The period of higher daily temperature may result in higher daily temperature difference in the next day, and vice versa. Variability of temperature increase changes has higher probability of distribution around 1°C temperature change. On the other hand, variability of temperature decrease changes has relatively flat probability distribution of around -0.5°C temperature change.

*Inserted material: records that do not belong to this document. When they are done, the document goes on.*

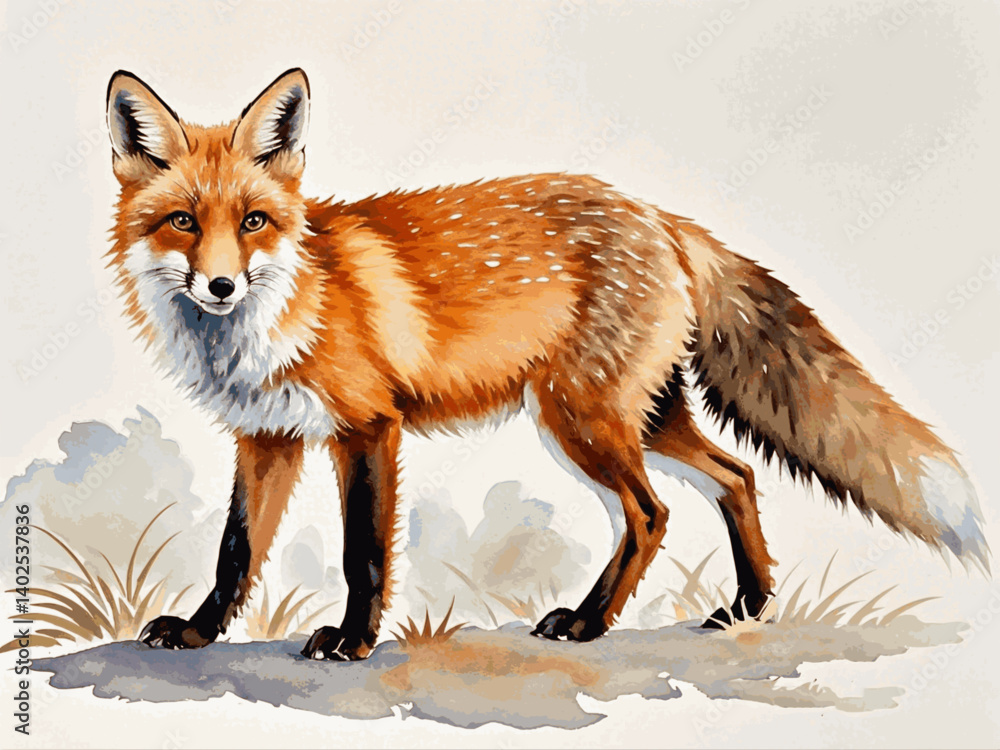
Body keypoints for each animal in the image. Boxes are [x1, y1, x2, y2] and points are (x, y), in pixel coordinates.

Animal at [105, 68, 988, 661]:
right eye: (183, 222)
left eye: (253, 221)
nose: (220, 285)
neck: (285, 310)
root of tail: (659, 214)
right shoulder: (268, 438)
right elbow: (235, 550)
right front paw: (199, 630)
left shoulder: (368, 427)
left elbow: (364, 554)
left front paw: (352, 641)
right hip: (640, 417)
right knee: (736, 476)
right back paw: (746, 606)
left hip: (582, 420)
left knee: (651, 514)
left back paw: (591, 623)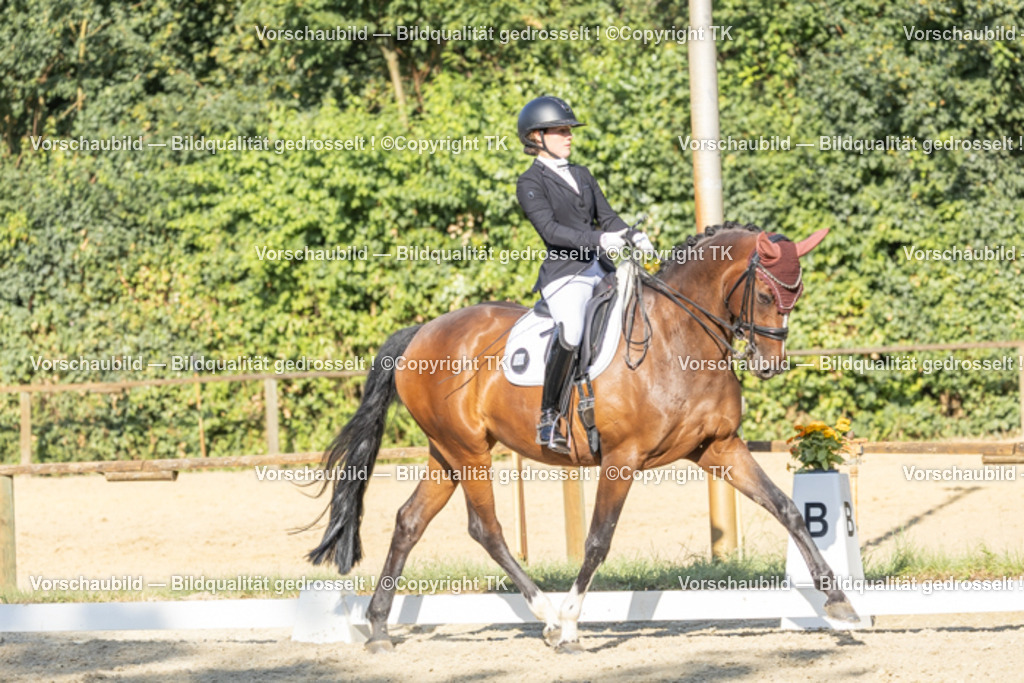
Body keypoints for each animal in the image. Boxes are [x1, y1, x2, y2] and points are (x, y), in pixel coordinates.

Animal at [307, 222, 859, 653]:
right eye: (766, 294)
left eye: (795, 296)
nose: (770, 364)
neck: (679, 339)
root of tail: (420, 332)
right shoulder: (622, 458)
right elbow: (597, 540)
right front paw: (572, 623)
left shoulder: (719, 448)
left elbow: (786, 508)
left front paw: (839, 603)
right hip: (469, 452)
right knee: (486, 530)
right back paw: (550, 619)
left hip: (447, 453)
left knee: (409, 521)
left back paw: (379, 629)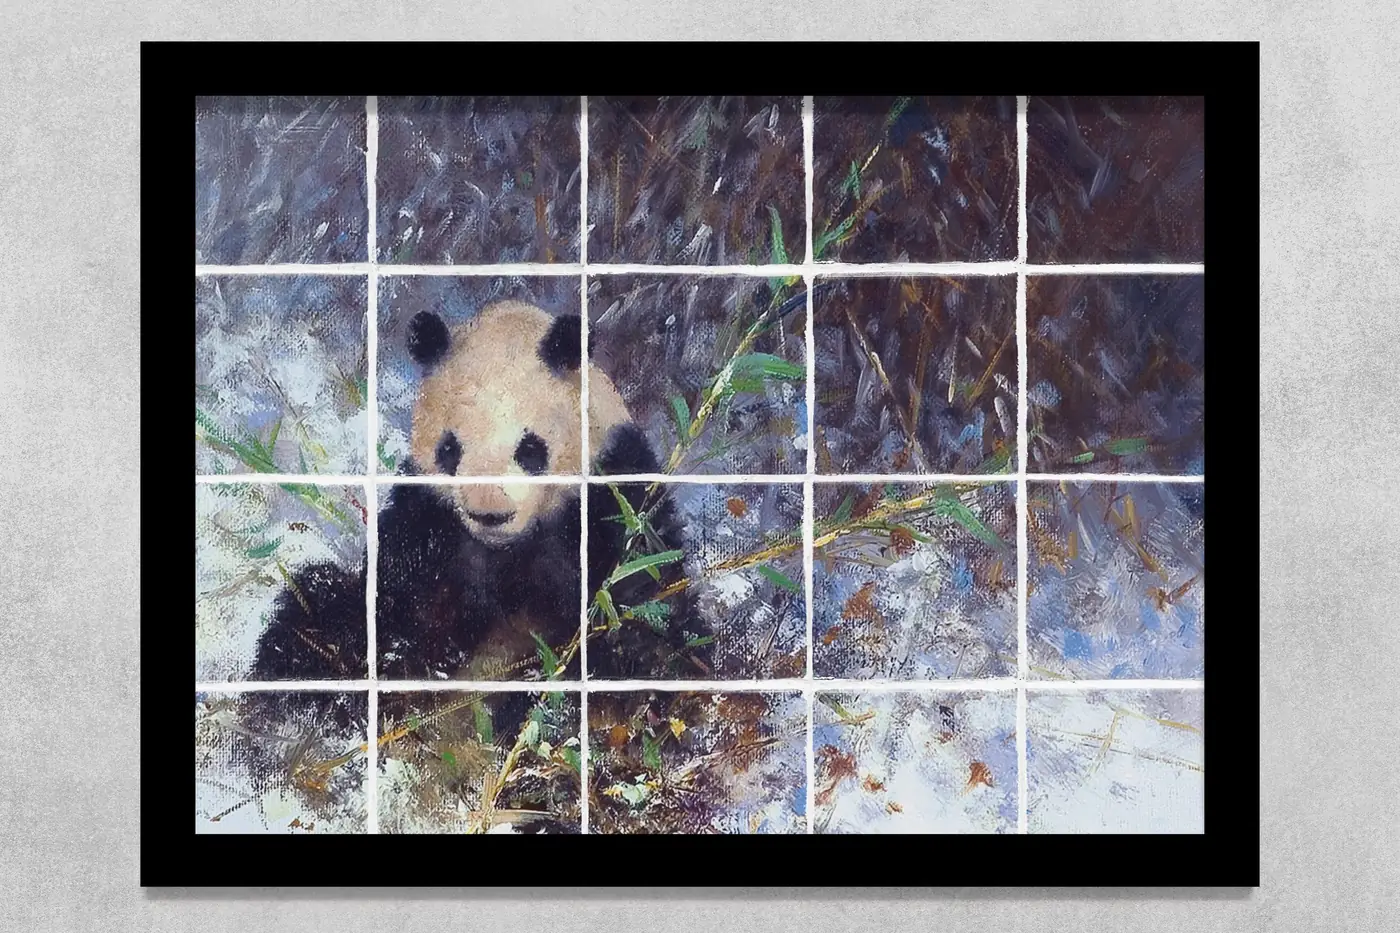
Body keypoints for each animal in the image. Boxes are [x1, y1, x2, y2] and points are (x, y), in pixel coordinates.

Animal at [233, 300, 713, 832]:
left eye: (530, 448)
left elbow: (643, 617)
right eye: (450, 448)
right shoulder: (427, 520)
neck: (509, 548)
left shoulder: (615, 496)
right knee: (314, 614)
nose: (489, 513)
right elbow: (393, 607)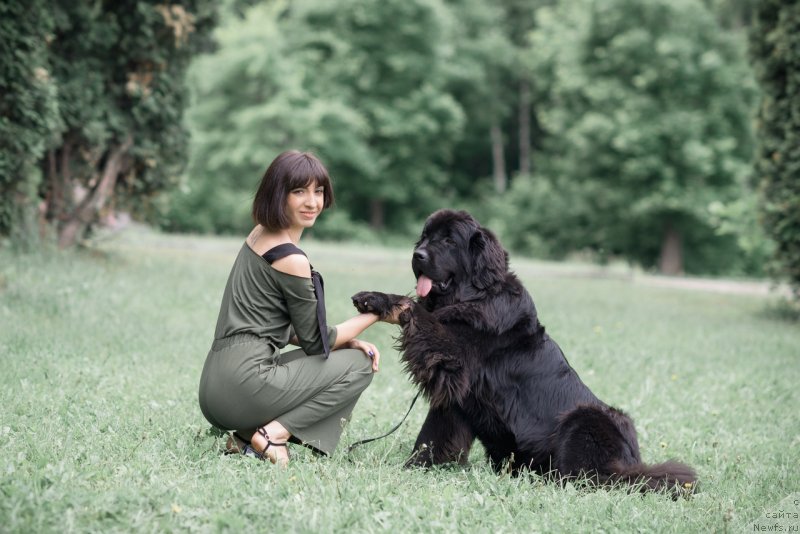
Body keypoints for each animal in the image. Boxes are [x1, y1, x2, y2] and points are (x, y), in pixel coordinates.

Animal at [354, 209, 696, 494]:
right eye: (425, 237)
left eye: (449, 240)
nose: (417, 254)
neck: (474, 296)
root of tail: (631, 459)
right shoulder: (456, 395)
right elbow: (434, 436)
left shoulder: (454, 355)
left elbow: (420, 313)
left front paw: (390, 303)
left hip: (585, 417)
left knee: (595, 478)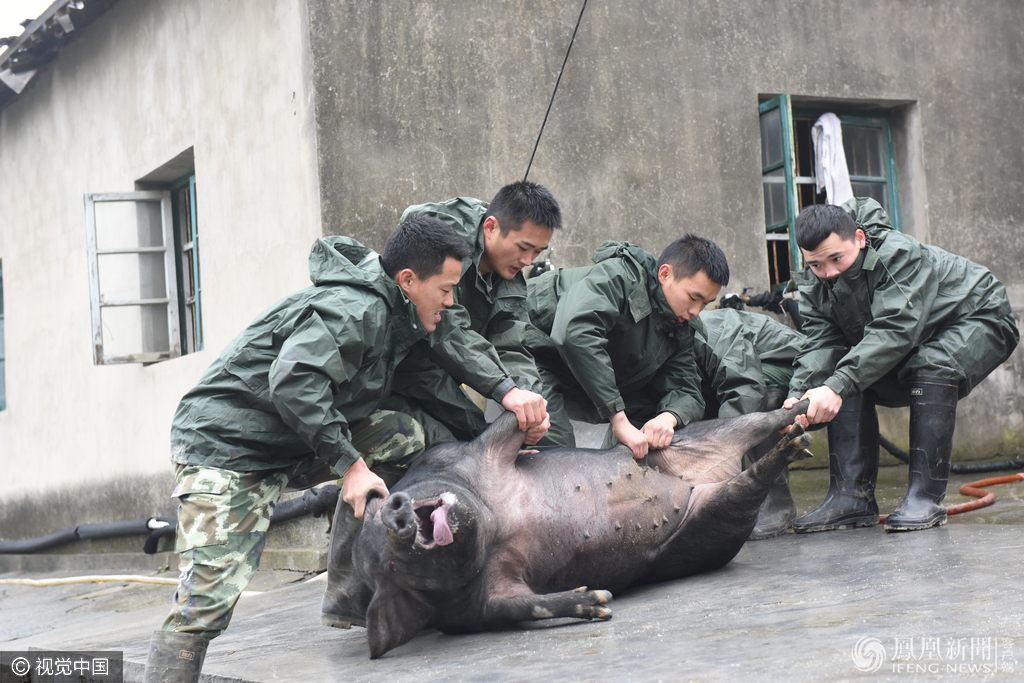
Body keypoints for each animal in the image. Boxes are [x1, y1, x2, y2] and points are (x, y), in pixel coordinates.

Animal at [348, 401, 811, 655]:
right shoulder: (472, 608)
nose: (395, 513)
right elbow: (520, 606)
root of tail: (707, 475)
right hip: (713, 522)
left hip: (701, 434)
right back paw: (794, 445)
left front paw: (529, 410)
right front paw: (600, 602)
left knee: (762, 419)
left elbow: (506, 429)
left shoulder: (465, 454)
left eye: (376, 519)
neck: (496, 522)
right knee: (747, 484)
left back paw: (805, 413)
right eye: (387, 565)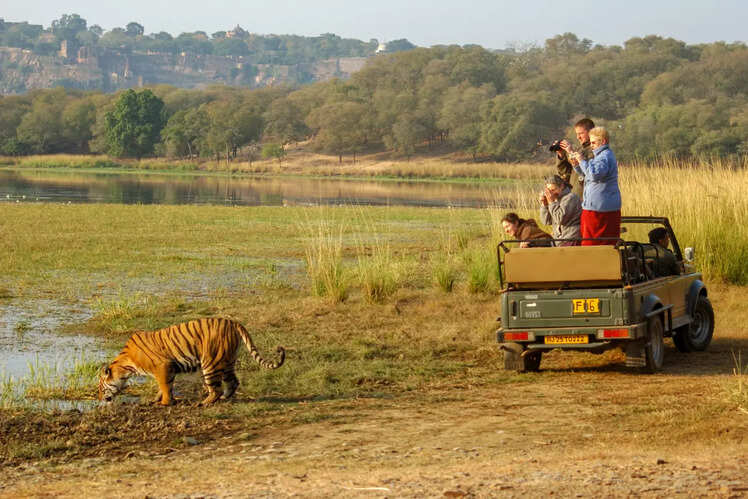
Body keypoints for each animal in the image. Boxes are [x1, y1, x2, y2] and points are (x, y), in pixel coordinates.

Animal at [98, 317, 285, 406]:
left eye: (100, 387)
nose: (100, 398)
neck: (126, 365)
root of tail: (233, 322)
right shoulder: (168, 370)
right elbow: (164, 387)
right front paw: (156, 400)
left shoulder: (163, 367)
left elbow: (165, 387)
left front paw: (165, 403)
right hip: (227, 361)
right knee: (233, 382)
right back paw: (224, 398)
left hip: (210, 363)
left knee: (215, 389)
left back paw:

The analysis in this project included two different calculation of daily temperature changes (i.e. day-on-day and baseline reference: 1 January 1983), in which there were difference in the analysis results. Observations from interactive error bars (at 99% confidence interval) revealed the day-on-day temperature change, January 1993 recorded highest daily increase of 0.16°C while using baseline reference temperature change observed January 2013 to have the highest daily temperature increase of 0.55°C.
There are a few considerations for users to take note of in terms of the completeness of dataset used for this project and the interpretation of analysis.
Time period: One month (i.e. January) of each 10-year interval (selected years: 1983, 1993, 2003, 2013, 2023) of daily temperature observations were used for data analysis.
Location: One weather station (i.e. Changi) of the 62 stations located island-wide was identified for data analysis.
Weather: Temperature records were used, while the relationship of rainfall and windspeed records were not examined.
Temperature Changes: Two different methods of calculating daily temperature changes were used (i.e. day-on-day and baseline reference: 1 January 1983), and users should be made aware of the basis of calculation to avoid misinformation.
A full in-depth analysis by expanding the time horizon to include the whole time series (e.g. to include all months and years) as well as the including island-wide weather stations’ data records on temperature, rainfall and windspeed would enable users to gain further insights on climate change in Singapore.